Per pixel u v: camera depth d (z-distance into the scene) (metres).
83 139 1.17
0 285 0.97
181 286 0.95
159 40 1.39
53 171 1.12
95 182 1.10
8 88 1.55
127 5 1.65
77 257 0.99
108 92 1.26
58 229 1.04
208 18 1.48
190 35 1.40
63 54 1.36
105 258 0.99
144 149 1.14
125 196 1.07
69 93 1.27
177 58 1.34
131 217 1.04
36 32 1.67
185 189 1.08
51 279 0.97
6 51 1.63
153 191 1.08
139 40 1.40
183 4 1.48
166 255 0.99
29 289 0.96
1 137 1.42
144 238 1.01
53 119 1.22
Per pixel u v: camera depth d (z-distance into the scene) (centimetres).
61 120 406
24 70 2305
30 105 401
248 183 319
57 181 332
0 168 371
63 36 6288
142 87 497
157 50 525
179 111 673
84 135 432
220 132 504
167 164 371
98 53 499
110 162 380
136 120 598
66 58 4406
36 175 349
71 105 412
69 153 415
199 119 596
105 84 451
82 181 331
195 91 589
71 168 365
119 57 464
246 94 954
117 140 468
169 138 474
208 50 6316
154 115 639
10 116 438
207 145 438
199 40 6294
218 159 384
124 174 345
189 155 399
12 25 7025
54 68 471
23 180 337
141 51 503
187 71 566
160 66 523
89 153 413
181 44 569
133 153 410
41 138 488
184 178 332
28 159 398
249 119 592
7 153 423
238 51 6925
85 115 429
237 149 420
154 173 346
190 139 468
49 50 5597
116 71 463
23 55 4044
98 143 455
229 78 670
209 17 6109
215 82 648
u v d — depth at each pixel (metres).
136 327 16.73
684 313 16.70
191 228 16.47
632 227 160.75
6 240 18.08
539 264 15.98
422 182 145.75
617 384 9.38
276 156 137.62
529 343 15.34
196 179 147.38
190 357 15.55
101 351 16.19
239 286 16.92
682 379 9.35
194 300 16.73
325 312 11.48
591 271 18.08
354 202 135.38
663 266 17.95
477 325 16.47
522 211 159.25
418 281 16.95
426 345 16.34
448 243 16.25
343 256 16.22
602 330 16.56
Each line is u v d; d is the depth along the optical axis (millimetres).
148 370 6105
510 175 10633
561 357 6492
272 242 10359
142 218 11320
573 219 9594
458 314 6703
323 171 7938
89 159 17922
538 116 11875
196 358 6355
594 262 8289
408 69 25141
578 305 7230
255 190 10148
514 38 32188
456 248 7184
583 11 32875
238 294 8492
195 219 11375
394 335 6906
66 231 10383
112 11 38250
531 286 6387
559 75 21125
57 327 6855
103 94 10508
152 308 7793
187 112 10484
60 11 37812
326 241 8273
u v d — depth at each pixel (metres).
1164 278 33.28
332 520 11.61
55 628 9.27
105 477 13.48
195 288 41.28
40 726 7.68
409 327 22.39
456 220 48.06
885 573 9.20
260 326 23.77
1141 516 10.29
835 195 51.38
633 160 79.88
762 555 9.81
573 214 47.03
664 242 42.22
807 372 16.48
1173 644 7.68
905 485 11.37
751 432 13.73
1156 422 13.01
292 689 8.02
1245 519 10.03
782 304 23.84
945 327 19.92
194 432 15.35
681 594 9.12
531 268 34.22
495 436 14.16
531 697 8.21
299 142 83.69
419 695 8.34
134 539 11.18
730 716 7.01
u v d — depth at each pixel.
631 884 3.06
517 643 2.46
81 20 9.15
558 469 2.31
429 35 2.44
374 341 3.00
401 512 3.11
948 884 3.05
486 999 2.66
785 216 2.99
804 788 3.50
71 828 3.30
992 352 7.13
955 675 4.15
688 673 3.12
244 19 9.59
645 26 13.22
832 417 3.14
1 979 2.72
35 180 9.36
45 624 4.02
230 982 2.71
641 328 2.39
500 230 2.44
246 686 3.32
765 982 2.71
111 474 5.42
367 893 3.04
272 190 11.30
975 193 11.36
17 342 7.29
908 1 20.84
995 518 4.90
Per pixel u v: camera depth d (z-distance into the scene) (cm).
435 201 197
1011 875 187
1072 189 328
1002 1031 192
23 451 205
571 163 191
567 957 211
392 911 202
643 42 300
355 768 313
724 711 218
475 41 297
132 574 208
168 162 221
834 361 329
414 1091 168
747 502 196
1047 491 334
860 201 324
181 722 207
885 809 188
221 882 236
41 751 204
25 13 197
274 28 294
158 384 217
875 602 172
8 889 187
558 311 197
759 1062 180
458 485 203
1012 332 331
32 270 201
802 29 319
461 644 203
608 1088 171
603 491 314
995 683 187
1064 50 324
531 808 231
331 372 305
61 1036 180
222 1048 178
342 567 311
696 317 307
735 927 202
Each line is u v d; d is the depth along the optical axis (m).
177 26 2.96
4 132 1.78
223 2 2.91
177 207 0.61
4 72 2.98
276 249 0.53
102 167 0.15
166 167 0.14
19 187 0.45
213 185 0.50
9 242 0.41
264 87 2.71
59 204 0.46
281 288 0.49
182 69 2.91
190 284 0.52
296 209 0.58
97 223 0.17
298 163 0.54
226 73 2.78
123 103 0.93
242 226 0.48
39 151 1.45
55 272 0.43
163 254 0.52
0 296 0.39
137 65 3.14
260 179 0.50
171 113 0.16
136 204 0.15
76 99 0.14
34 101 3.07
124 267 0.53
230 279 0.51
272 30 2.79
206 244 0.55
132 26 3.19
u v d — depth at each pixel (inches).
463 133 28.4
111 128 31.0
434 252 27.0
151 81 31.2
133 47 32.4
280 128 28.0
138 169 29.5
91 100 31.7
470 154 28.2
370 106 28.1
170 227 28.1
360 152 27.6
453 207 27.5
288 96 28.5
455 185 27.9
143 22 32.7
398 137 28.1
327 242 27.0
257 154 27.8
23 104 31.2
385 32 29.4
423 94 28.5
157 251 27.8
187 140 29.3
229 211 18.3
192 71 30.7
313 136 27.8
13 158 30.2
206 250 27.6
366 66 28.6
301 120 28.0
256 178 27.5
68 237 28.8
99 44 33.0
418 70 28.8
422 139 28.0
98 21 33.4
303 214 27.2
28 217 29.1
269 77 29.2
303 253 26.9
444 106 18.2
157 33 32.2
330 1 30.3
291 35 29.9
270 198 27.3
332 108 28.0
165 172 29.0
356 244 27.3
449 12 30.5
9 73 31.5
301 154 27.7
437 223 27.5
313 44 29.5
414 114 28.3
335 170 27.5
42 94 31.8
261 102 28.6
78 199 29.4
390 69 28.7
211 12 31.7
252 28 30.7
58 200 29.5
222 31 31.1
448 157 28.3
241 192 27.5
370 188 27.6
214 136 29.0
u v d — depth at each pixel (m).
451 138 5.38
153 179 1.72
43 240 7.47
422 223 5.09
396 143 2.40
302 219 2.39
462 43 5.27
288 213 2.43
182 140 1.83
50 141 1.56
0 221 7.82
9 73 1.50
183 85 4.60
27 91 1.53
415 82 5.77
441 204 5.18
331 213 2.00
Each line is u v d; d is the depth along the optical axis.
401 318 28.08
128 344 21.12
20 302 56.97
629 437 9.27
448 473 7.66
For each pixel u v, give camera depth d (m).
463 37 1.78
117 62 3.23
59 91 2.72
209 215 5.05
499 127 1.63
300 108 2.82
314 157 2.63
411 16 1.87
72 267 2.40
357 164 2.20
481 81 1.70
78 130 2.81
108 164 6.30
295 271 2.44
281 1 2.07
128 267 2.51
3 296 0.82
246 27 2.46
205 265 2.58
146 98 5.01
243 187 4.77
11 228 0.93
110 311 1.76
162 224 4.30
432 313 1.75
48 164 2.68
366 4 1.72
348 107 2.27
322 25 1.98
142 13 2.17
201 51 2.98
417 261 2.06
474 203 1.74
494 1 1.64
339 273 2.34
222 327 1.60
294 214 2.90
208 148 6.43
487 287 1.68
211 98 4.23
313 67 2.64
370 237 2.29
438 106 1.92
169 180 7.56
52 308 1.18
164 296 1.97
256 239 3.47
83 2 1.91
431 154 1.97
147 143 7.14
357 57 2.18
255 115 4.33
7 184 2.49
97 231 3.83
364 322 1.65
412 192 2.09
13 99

* _Exercise brief_:
Could you write out, exactly as they stand, only the lines above that begin at the line with "112 11 38250" and stop after the line with "272 190 11.30"?

* _Solution_:
112 11 38250
531 286 6387
559 75 21125
57 327 6855
103 94 10508
152 308 7793
187 112 10484
60 11 37812
326 241 8273
u v d — depth at each pixel (metres).
1164 278 33.28
332 520 11.61
55 628 9.27
105 477 13.48
195 288 41.28
40 726 7.68
409 327 22.39
456 220 48.06
885 573 9.20
260 326 23.77
1141 516 10.29
835 195 51.38
633 160 79.88
762 555 9.81
573 214 47.03
664 242 42.22
807 372 16.48
1173 644 7.68
905 485 11.37
751 432 13.73
1156 422 13.01
292 689 8.02
1245 519 10.03
782 304 23.84
945 327 19.92
194 432 15.35
681 594 9.12
531 268 34.22
495 436 14.16
531 697 8.21
299 142 83.69
419 695 8.34
134 539 11.18
730 716 7.01
u v d — depth at each pixel.
631 884 3.06
517 643 2.46
81 20 9.15
558 469 2.31
429 35 2.44
374 341 3.00
401 512 3.11
948 884 3.05
486 999 2.66
785 216 2.99
804 788 3.50
71 828 3.30
992 352 7.13
955 675 4.15
688 673 3.12
244 19 9.59
645 26 13.22
832 417 3.14
1 979 2.72
35 180 9.36
45 624 4.02
230 982 2.71
641 328 2.39
500 230 2.44
246 686 3.32
765 982 2.71
111 474 5.42
367 893 3.04
272 190 11.30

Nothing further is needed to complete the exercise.